Dell Computers came to build their shitty, always-crashing PCs in Limerick because it was a) inside the EU and b) the IDA offered them tax incentives to do so.
But now it seems like they're upping sticks sometime very soon. Canny people might have spotted them building a huge new manufacturing plant in Lodz in Poland and wondered about the likelihood of them keeping two EU factories going in the current economic climate.
Well, according to the Wall Street Journal, that's exactly what their intentions are. They're laying off 8,000 people, and it looks like closing Limerick will account for 3,000 of those. This will devastate the Shannon region economically. Not that Dell care, of course.
Their share price plummeted today when the news began leaking out. Good enough for them, I say.
Good enough especially for poor impoverished Dell founder, Michael Dell, whose desperation for some cash is what's behind this latest shafting of the Irish people whose tax helped fund his entry into the EU's lucrative PC market.

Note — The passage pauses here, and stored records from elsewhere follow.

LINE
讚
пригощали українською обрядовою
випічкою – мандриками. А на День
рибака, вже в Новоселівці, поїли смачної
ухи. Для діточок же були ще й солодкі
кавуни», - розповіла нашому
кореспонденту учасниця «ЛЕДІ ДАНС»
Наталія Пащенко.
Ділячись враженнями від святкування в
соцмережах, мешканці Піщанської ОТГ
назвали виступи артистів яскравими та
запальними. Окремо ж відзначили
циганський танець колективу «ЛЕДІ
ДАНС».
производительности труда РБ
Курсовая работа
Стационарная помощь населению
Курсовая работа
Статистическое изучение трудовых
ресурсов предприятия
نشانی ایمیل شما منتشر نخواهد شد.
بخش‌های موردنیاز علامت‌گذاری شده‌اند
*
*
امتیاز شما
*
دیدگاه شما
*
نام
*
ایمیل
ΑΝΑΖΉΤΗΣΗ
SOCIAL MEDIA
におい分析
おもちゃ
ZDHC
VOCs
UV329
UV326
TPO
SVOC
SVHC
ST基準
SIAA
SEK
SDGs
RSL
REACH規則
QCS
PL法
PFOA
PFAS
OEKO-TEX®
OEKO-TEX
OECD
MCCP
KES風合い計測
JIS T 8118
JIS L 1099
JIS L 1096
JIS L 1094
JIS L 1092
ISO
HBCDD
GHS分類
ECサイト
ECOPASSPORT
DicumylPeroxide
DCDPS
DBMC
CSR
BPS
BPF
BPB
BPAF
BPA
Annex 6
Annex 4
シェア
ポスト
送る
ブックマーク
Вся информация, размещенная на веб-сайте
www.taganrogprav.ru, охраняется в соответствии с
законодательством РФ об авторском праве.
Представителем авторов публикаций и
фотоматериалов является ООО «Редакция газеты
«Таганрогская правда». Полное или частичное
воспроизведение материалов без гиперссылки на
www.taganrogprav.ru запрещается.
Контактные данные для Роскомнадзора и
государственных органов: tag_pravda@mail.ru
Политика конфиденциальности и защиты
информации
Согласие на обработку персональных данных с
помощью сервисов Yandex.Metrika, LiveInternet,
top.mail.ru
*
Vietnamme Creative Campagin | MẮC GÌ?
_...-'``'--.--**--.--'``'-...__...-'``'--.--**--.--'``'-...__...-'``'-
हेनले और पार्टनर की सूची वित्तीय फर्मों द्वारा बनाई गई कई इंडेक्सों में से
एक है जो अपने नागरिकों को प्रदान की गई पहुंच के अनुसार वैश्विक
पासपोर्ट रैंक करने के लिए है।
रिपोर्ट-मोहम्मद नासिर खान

Michael Dell's eponymous firm has largely justified the preposterous situation whereby computers made in Ireland cost more here than almost anywhere else because they were providing employment here.
Well, since they won't be for much longer, should we expect a 30% cut in prices? My hairy arse, we should. Dell will relocate to Poland, pay the staff a quarter or less of the Limerick wages and seek to pocket the difference.
And whose pockets will enjoy this sudden deluge of cash? Michael Dell of course, the world's third or fourth richest man, a man who clearly wasn't as tight for cash four years ago, when he gave George W. Bush the maximum $250,000 an individual could contribute for his 2004 re-election campaign.
A man who the poor deluded people of the University of Limerick thought fit to honour.
But there's a recession on, and Dell needs money clearly. After all, he's got a $250,000 annual property tax bill on his 33,000 square feet Austin mansion (see pic above). And fuel costs for his Porsche Boxter, his Hummer and his other vehicles are no doubt rising too.
Dell will be blaming that recession on the need for the firm to abandon Limerick. But of course, the real reason that Dell are moving is because they failed, not just the people of Limerick, but themselves.
Michael Dell took on Steve Jobs at Apple very publicly, spoofing that his firm were the more innovative. But despite Apple's products being overpriced trendy trash, Dell has still seen their share valuation go from less than Dell's to triple Dell's in only a few years.
Dell is a shitty firm who have let down the Irish taxpayer and their loyal Limerick workforce. They make crappy computers which break down and crash a lot. Their customer service is famously abysmal.
I hope the Irish people boycott Dell's products. I hope the University of Limerick demand their honorary degree back. And most of all, I hope Michael Dell ends up unable to pay either that property tax or contribute to anymore redneck political campaigns anytime soon.